On Feb. 2 high school civics and society teachers from around the nation assembled outside the Ministry of Education to protest how the government’s “minor adjustments” to the high school curriculum guidelines ignore due process. Minister of Education Chiang Wei-ling (蔣偉寧), dismissing their objections as a minority view, did not receive their petition and rushed through changes that in no way reflected the views of teachers, declaring the whole process to be constitutional, legal and perfectly in line with procedure.
On Friday last week, Premier Jiang Yi-huah (江宜樺) strenuously defended the minister in the Legislative Yuan, saying the changes conformed to the spirit of the Constitution and that factual errors gave rise to different interpretations that were used for political ends.

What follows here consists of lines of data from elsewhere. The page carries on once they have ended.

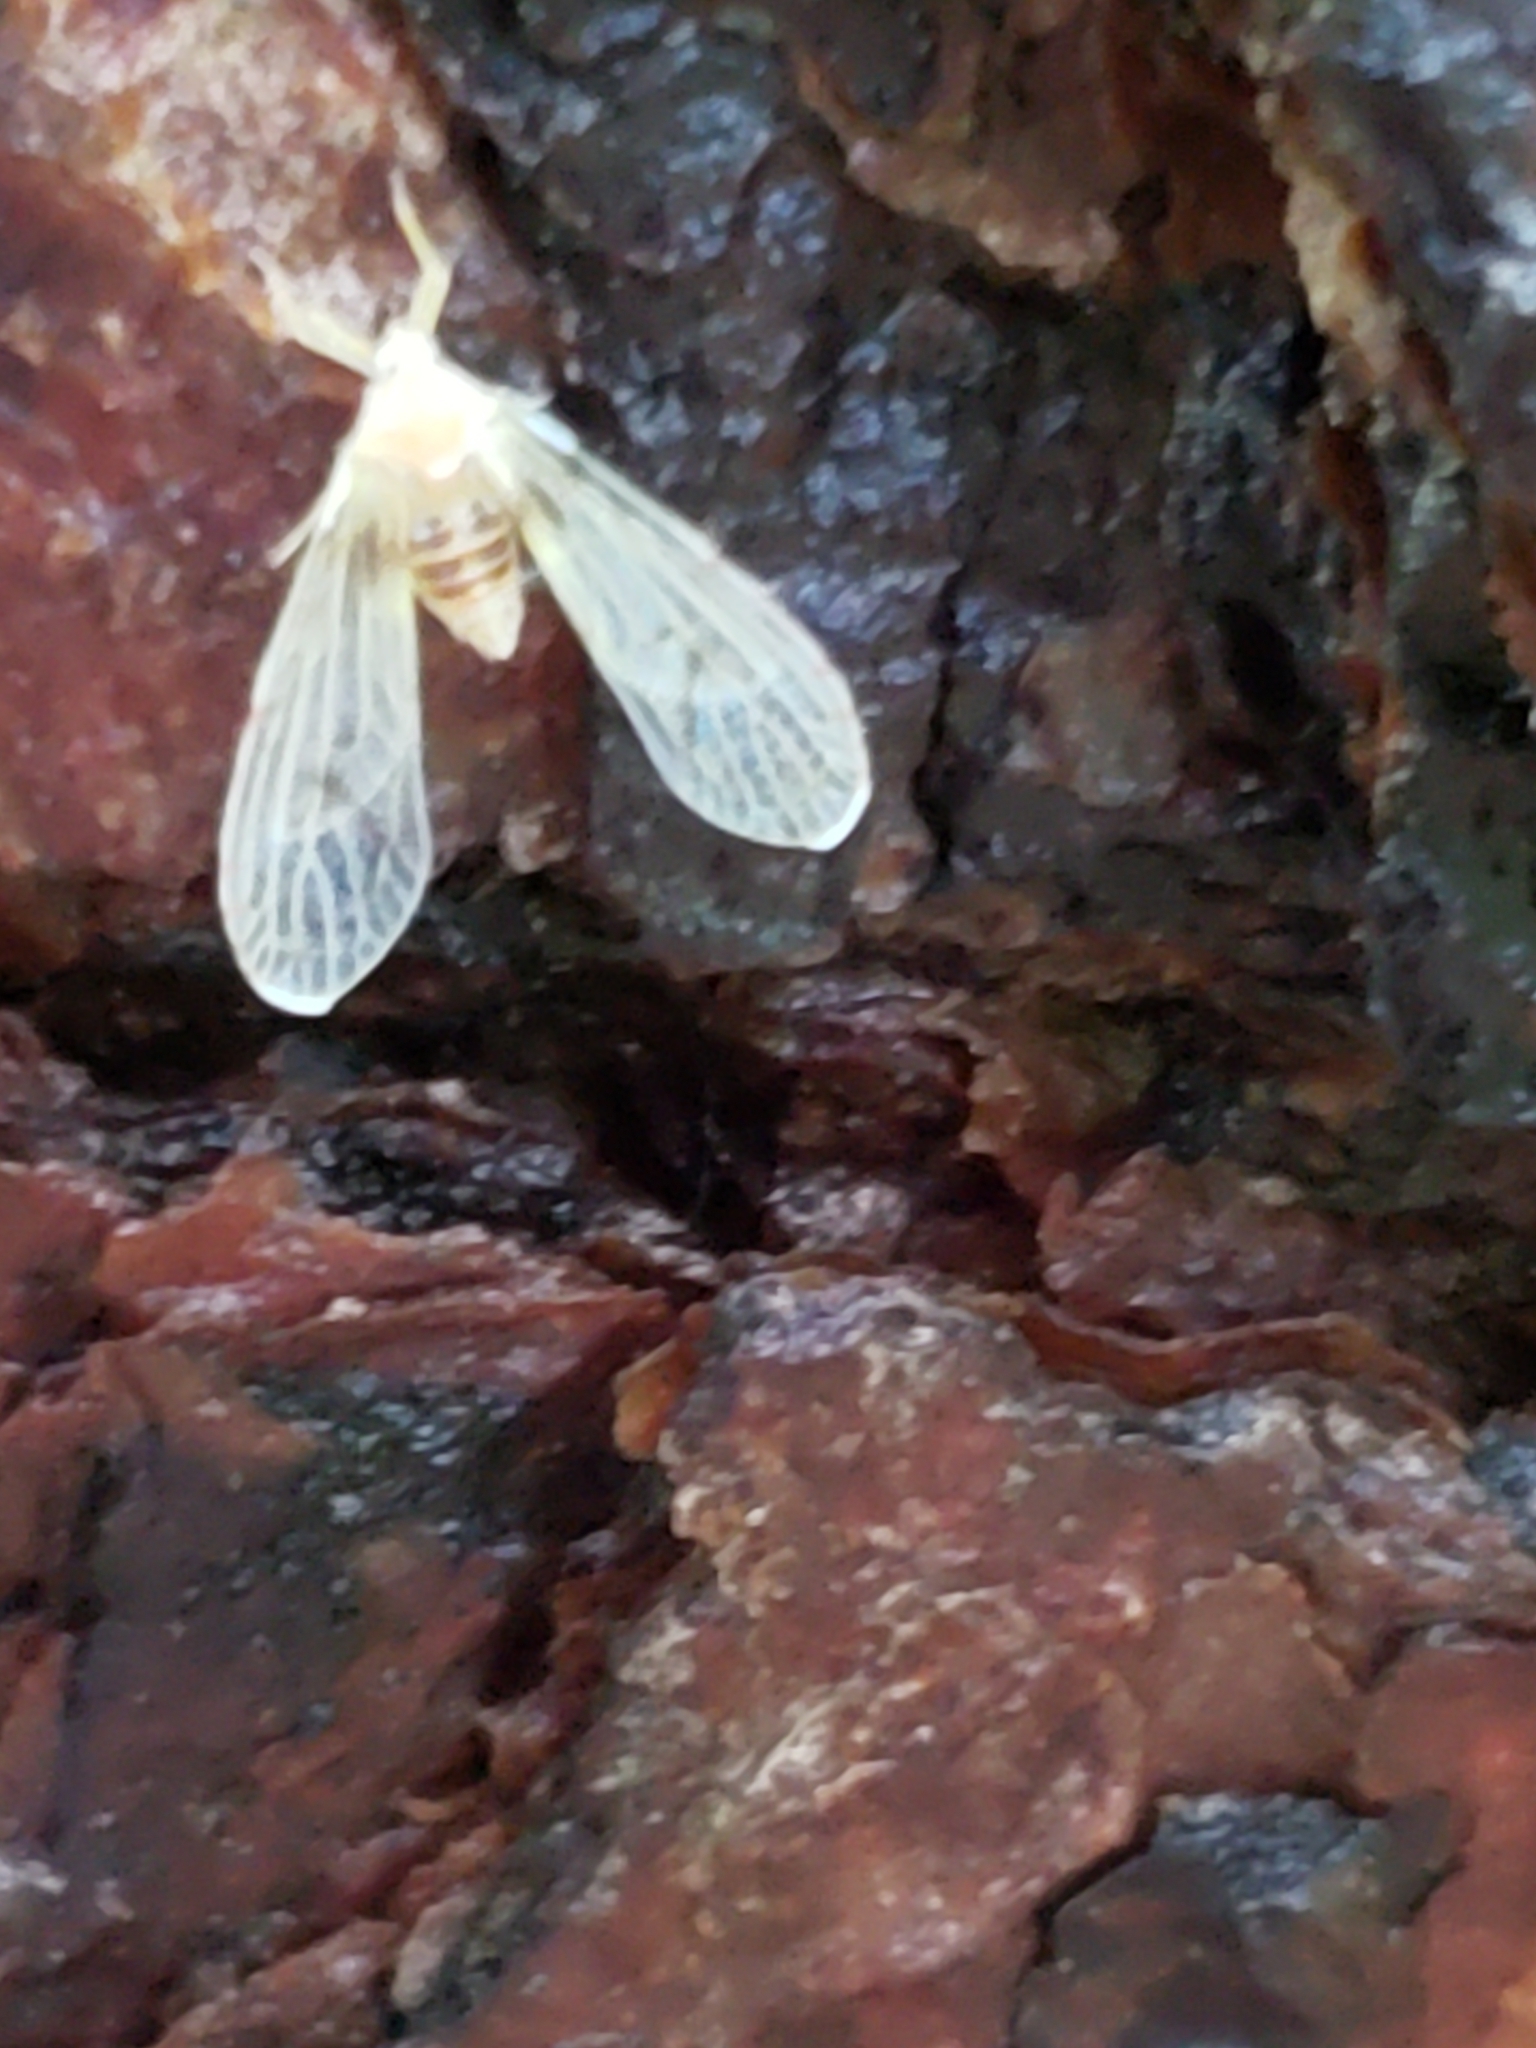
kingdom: Animalia
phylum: Arthropoda
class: Insecta
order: Hemiptera
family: Derbidae
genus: Anotia
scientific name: Anotia robertsonii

Perhaps the premier would like to elaborate on how ordinary members of the public are able to manipulate information for political ends when the state apparatus is under the government’s control.
The core demands made by the Civics Teachers Action Alliance have not changed. What we object to is the non-transparent way in which these curriculum adjustments were decided upon. We are calling on the ministry to implement procedural justice. This has nothing to do with political affiliation, or a position vis-a-vis independence from or unification with China. It is something all civics teachers can understand and identify with.
For the past 10 years or so, amendments to the curriculum guidelines have first been proposed by the ministry and then subjected to a set procedure, and only passed after consensus has been forged over a period of time.
This time, the ministry has invented an entirely different procedure. It has set up a — legally questionable — curriculum guidelines “review group” to decide whether the present guidelines are “constitutional” and, ignoring the opinions of teachers who teach the subject, hammered out these changes behind closed doors, and forced them through.
Several days ago, alliance members applied for access — according to the Freedom of Government Information Law (政府資訊公開法) — to the minutes of the 12-year national basic education curriculum review committee, together with information on the committee’s votes, to get to the bottom of things. The ministry’s reply was that the minutes of the meeting belong to the ministry, were preparatory in nature and confidential. If you want an example of political manipulation, you need look no further than how the ministry refuses access to information.
The alliance is calling on civics teachers nationwide to join us outside the ministry tomorrow and on Saturday, to demand — before it is too late — that the government listen to public opinion, respect academic expertise, restart the public hearing process and reinstate procedural justice.
Chou Wei-tung and Kao Chuan-po are civics teachers at high schools and members of the Civics Teachers Action Alliance.